Minkulus, so sorry.
I was in almost exactly your position nearly seven years ago, when my DCs were 8 and three. We were all living overseas when DH died suddenly, and I had to deal with all the nightmare bureaucracy of post mortems and getting permission to repatriate his body to the UK. It took nearly a month to arrange the funeral in the end.
Do you have anyone to help with the bureaucracy? DH's colleagues in the overseas office were incredibly helpful - does your DH's employer have anyone else on the ground out there? The embassy/consulate also went out of theirway to be helpful, though it probably helped that a lot of them knew him personally.
To be honest, looking back, I think that having the bureaucracy and organisation (we had to move back to the UK because if his death, so at the same time as the funeral stuff I was also sorting out schools and somewhere to live) to focus on was what kept me going rather than collapsing in a heap.
As far as the children are concerned, what mine seemed to want was as much normality as possible.

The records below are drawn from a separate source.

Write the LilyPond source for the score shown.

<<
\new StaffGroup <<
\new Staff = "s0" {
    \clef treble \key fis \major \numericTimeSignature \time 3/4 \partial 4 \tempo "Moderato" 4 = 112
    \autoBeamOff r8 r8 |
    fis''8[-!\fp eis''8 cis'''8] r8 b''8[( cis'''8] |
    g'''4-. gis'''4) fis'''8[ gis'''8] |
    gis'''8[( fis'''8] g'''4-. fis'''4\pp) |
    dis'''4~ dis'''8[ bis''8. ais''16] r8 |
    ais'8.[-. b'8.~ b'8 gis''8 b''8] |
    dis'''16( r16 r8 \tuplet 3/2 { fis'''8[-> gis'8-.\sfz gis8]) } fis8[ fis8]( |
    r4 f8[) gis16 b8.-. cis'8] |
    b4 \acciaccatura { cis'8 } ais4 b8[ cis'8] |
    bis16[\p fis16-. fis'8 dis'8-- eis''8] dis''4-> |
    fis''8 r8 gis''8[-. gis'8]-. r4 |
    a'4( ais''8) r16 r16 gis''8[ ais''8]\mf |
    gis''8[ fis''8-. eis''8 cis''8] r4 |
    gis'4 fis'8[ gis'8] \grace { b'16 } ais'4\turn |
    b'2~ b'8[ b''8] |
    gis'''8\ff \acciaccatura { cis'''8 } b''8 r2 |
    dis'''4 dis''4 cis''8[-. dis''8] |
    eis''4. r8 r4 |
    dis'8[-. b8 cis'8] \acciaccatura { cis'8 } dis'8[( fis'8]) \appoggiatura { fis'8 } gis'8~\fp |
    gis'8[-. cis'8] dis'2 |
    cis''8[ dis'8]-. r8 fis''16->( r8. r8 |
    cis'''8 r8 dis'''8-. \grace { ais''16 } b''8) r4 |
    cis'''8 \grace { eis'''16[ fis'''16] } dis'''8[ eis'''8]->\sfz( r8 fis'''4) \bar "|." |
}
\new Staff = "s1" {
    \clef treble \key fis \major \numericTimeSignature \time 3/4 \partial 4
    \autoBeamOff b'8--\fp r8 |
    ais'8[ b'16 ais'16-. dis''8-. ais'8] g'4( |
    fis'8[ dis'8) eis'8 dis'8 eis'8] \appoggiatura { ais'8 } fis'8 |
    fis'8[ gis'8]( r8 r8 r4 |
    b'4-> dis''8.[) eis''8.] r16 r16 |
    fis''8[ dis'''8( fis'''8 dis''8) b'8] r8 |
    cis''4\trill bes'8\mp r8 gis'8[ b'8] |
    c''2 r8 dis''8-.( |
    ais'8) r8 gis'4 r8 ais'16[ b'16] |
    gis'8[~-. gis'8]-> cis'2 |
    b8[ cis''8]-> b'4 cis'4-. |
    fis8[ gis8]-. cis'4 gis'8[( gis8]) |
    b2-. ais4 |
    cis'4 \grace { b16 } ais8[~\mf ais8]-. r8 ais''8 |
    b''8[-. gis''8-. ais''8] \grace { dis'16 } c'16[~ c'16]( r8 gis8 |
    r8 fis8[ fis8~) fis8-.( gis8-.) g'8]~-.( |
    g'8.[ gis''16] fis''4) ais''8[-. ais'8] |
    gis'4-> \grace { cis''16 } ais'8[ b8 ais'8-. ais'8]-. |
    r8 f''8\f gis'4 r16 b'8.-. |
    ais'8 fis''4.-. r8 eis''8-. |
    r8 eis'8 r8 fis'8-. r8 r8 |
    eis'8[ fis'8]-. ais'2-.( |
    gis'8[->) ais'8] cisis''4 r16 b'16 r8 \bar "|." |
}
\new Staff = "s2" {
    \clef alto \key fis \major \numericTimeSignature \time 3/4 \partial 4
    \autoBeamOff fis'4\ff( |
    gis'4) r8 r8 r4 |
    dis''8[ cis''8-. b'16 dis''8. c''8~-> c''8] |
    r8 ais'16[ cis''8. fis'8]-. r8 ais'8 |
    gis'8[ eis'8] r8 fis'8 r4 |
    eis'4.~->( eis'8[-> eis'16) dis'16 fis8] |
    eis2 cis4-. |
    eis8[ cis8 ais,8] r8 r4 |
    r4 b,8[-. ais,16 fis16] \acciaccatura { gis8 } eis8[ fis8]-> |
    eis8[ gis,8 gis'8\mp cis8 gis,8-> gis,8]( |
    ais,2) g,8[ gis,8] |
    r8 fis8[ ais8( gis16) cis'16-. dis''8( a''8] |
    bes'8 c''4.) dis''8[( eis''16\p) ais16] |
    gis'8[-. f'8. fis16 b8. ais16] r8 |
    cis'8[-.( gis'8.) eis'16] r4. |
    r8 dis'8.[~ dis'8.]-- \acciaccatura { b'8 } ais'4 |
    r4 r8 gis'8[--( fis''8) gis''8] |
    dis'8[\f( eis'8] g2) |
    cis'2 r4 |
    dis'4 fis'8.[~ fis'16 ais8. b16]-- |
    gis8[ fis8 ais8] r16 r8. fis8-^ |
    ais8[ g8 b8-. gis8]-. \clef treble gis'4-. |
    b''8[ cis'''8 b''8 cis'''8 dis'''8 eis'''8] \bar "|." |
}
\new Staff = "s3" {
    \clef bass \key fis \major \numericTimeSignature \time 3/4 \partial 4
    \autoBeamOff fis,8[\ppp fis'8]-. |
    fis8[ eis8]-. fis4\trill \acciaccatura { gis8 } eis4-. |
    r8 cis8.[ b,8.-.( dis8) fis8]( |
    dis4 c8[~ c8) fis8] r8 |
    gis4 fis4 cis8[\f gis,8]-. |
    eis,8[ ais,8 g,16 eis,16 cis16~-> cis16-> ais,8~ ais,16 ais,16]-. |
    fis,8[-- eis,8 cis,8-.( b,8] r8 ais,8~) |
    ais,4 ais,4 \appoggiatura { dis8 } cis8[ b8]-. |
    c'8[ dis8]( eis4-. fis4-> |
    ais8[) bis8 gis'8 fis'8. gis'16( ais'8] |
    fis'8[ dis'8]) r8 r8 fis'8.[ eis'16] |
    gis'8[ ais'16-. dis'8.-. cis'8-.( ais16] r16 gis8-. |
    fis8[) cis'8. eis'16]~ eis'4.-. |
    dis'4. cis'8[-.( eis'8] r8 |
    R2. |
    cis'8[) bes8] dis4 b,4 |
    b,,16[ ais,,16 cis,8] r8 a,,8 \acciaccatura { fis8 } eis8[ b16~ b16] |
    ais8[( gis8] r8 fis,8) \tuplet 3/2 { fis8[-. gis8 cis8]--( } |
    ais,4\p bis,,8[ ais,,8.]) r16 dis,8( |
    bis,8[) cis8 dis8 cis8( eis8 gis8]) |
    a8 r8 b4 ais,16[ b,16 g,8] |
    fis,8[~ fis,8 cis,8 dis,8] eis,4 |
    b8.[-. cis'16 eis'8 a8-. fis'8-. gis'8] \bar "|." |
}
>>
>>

Their worlds had been turned upside down, and everything was going to change, so the routines of going to school etc seemed to be a comfort to them. I second Winston's Wish for advice, and you might find the Merry Widow discussion board useful for support - it was set up for young widows/widowers.
I'll be back with more later, but I just wantto say that bleak as everything seems now, you and the children will get through this and be OK.